Data analytics doesn’t have to be rocket science, Lapin said. And don’t collect information that has no value. “Only ask a question if you’re going to make a change based on the answer,” Lapin said. “Otherwise, why do you need that information? Asking the same questions year in and year out is a basic mistake I think too many organizations make.”
The analytics journey of the Auto Care Association is also profiled in the CEIR study.
Arlene Davis, CEM, CMP, vice president of meetings and events, said the key to success in her association’s case was targeting a specific metric for improvement and using findings from data analytics to build a comprehensive program — from promotion campaign to education content — around that. “We focused on one buyer segment, the owners of independent repair garages, and we ended up increasing their participation by 10 percent, our target goal,” Davis told Convene.

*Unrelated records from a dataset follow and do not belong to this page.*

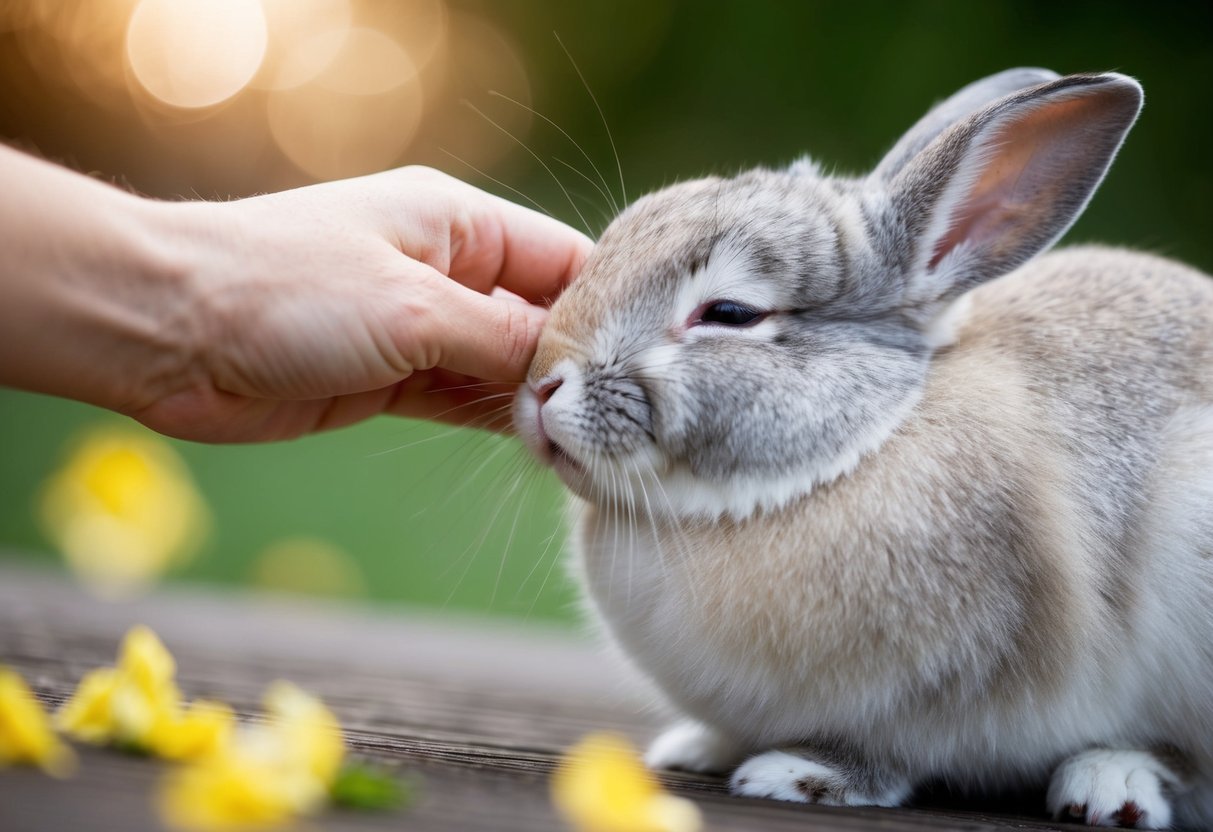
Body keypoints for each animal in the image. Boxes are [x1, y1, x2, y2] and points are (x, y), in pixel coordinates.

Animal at [513, 68, 1213, 829]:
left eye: (730, 313)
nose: (542, 383)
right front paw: (698, 747)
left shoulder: (941, 690)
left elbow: (888, 753)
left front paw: (799, 776)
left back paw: (1109, 783)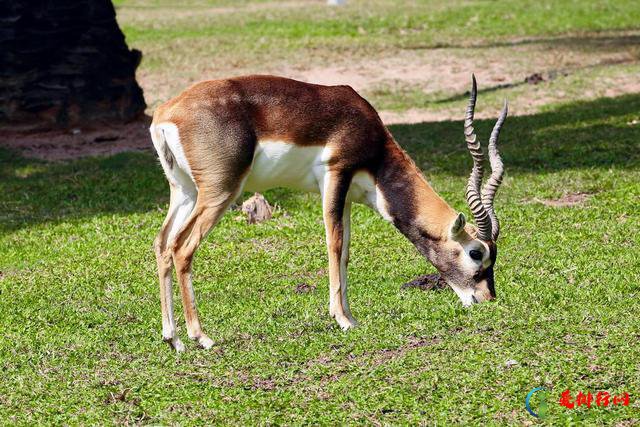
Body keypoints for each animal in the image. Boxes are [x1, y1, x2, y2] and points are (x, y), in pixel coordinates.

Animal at [150, 75, 504, 352]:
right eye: (476, 254)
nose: (487, 299)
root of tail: (166, 112)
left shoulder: (346, 196)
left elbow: (345, 251)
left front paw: (351, 316)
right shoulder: (336, 174)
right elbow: (333, 245)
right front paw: (342, 319)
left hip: (184, 191)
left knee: (162, 243)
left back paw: (173, 338)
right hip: (220, 192)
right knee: (183, 248)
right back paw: (201, 337)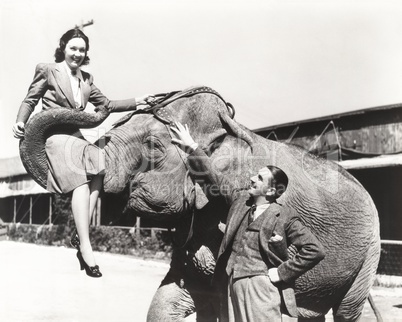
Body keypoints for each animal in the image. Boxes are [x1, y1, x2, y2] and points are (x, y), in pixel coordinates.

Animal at [20, 87, 380, 320]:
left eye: (153, 146)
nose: (100, 106)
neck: (231, 129)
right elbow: (167, 302)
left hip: (369, 254)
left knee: (347, 310)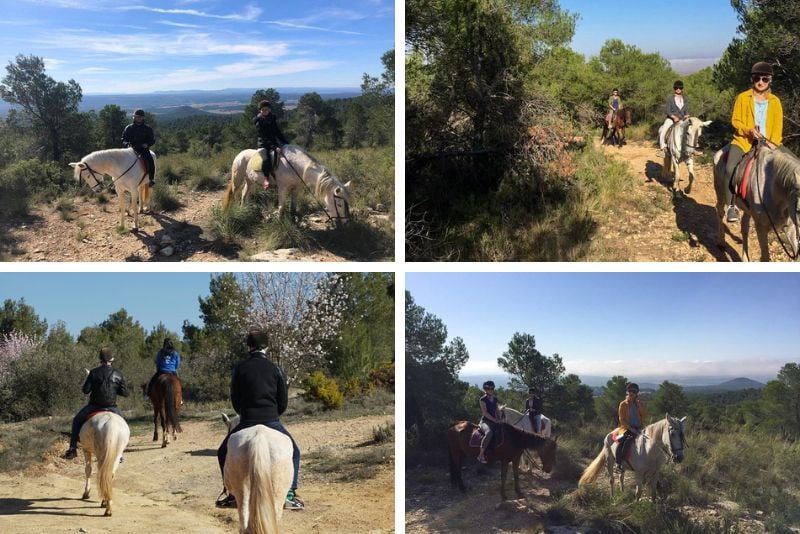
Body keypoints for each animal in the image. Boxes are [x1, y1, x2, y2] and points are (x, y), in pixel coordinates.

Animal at [223, 146, 352, 225]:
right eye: (339, 204)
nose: (346, 222)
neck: (295, 166)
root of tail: (240, 154)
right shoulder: (282, 189)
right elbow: (281, 207)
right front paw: (280, 223)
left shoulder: (296, 189)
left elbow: (293, 207)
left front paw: (293, 221)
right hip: (237, 179)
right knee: (233, 194)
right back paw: (231, 212)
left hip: (249, 181)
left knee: (244, 195)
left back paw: (244, 210)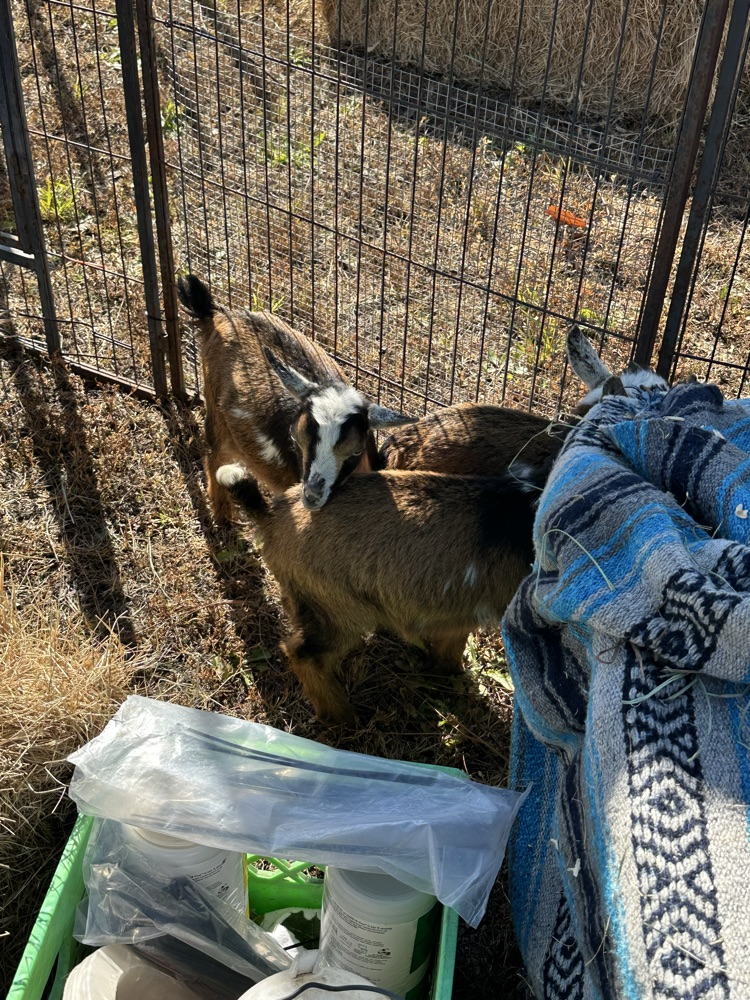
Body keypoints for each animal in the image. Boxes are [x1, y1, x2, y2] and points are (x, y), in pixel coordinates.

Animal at [177, 274, 416, 521]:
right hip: (215, 411)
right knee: (213, 456)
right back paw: (223, 516)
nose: (312, 495)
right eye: (295, 437)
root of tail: (218, 314)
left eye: (356, 450)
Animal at [216, 461, 547, 723]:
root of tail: (272, 514)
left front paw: (449, 674)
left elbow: (452, 639)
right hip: (340, 609)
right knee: (304, 653)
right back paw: (342, 718)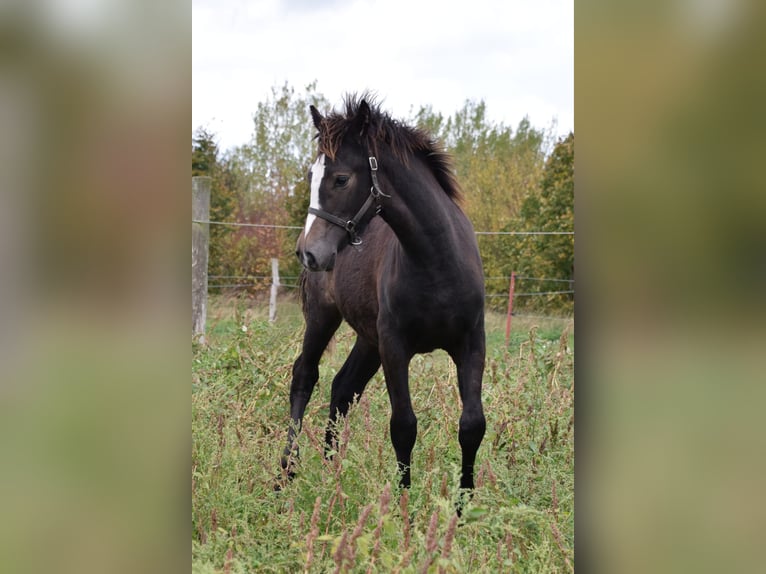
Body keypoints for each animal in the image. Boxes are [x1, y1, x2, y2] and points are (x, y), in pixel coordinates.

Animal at [280, 94, 486, 500]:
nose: (308, 253)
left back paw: (331, 472)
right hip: (325, 318)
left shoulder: (472, 343)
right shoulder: (395, 345)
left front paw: (465, 505)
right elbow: (403, 425)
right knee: (305, 375)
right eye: (311, 176)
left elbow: (472, 424)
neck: (437, 263)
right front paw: (402, 503)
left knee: (342, 388)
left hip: (367, 338)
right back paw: (288, 469)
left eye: (341, 178)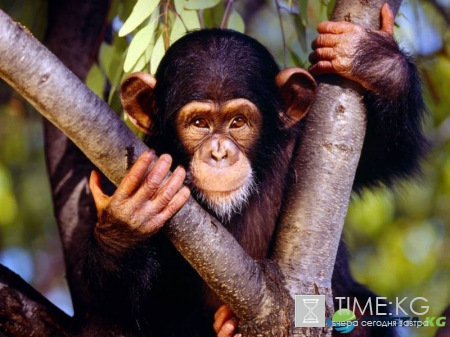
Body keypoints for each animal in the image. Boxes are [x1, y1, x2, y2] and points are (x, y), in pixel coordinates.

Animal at [84, 3, 426, 336]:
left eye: (238, 122)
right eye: (199, 123)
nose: (219, 152)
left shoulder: (304, 142)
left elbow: (386, 152)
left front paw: (374, 60)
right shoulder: (127, 162)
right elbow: (113, 311)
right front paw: (129, 219)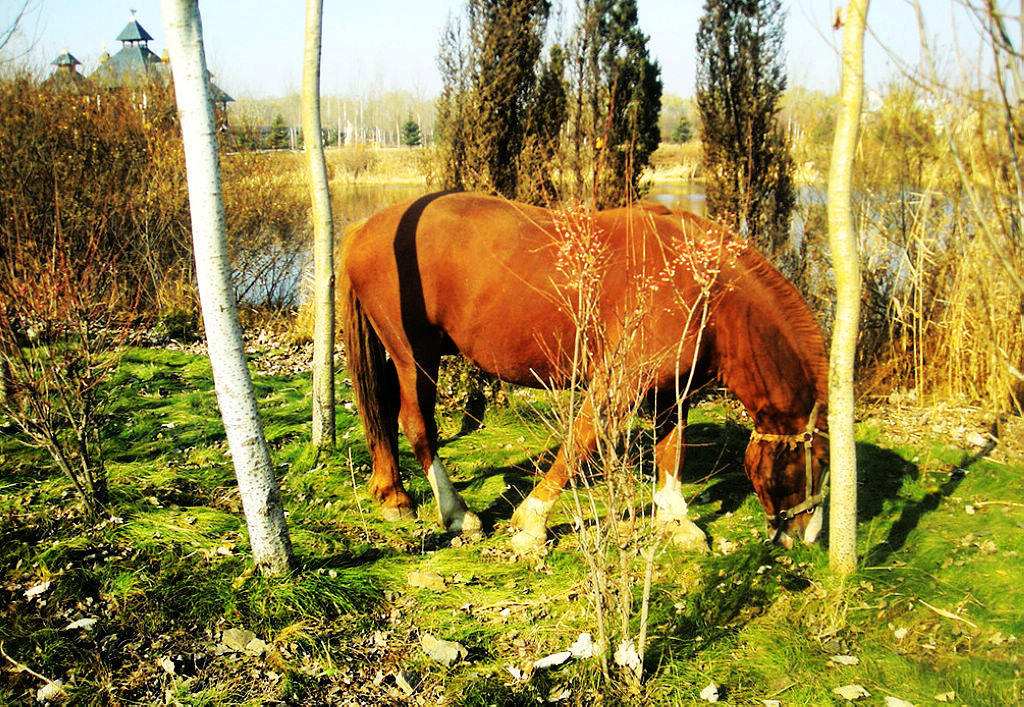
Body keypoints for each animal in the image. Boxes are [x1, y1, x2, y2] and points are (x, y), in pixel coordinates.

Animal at [339, 191, 827, 549]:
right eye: (820, 462)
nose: (806, 535)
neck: (701, 285)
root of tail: (364, 227)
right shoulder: (619, 383)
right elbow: (580, 442)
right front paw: (532, 521)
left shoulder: (670, 391)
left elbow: (672, 449)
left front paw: (676, 517)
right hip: (414, 355)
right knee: (416, 422)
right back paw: (459, 514)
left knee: (382, 410)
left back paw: (392, 495)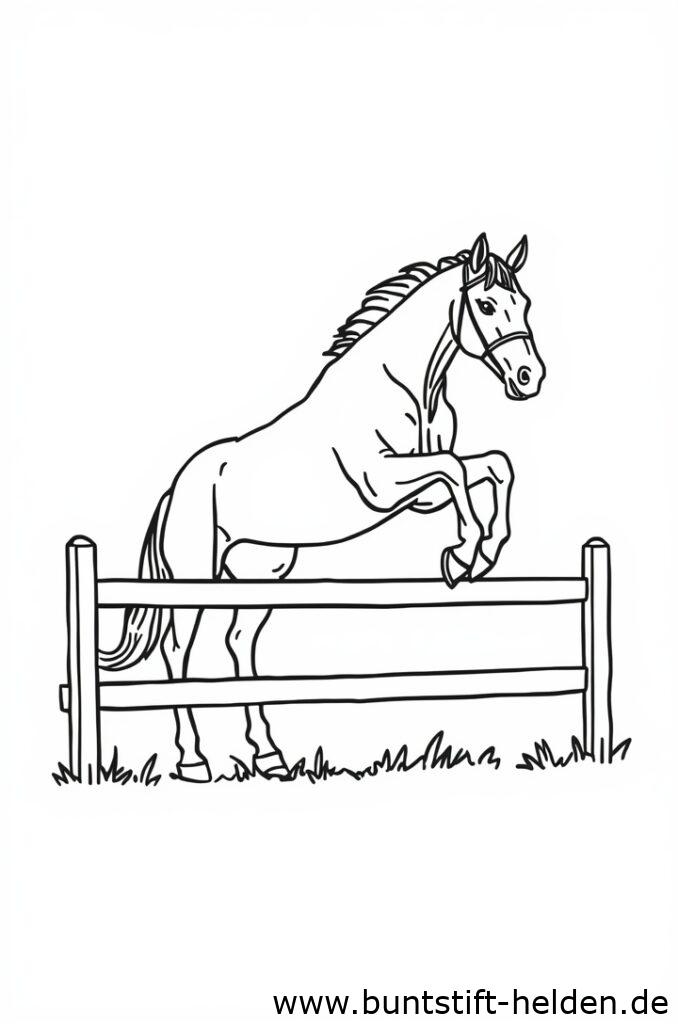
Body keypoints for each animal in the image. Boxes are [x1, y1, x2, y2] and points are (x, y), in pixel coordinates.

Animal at [100, 232, 545, 781]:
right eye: (485, 305)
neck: (407, 389)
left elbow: (494, 467)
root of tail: (174, 491)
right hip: (194, 578)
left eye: (523, 304)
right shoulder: (383, 485)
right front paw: (462, 557)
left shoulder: (420, 495)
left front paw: (482, 554)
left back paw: (268, 756)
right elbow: (458, 472)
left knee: (239, 642)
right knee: (178, 650)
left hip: (259, 573)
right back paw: (193, 760)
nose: (529, 377)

With further data analysis and additional programming and target marketing, she said, the association is aiming for a 15- to 20-percent growth in the same sector at this year’s Automotive Aftermarket Products Expo (AAPEX).
“I think the terms ‘big data’ and ‘data analytics’ scare a lot of people away,” Davis said. “I’m telling you, don’t be afraid. Target, simplify, select. Then build everything around your target goal. This is exciting stuff.”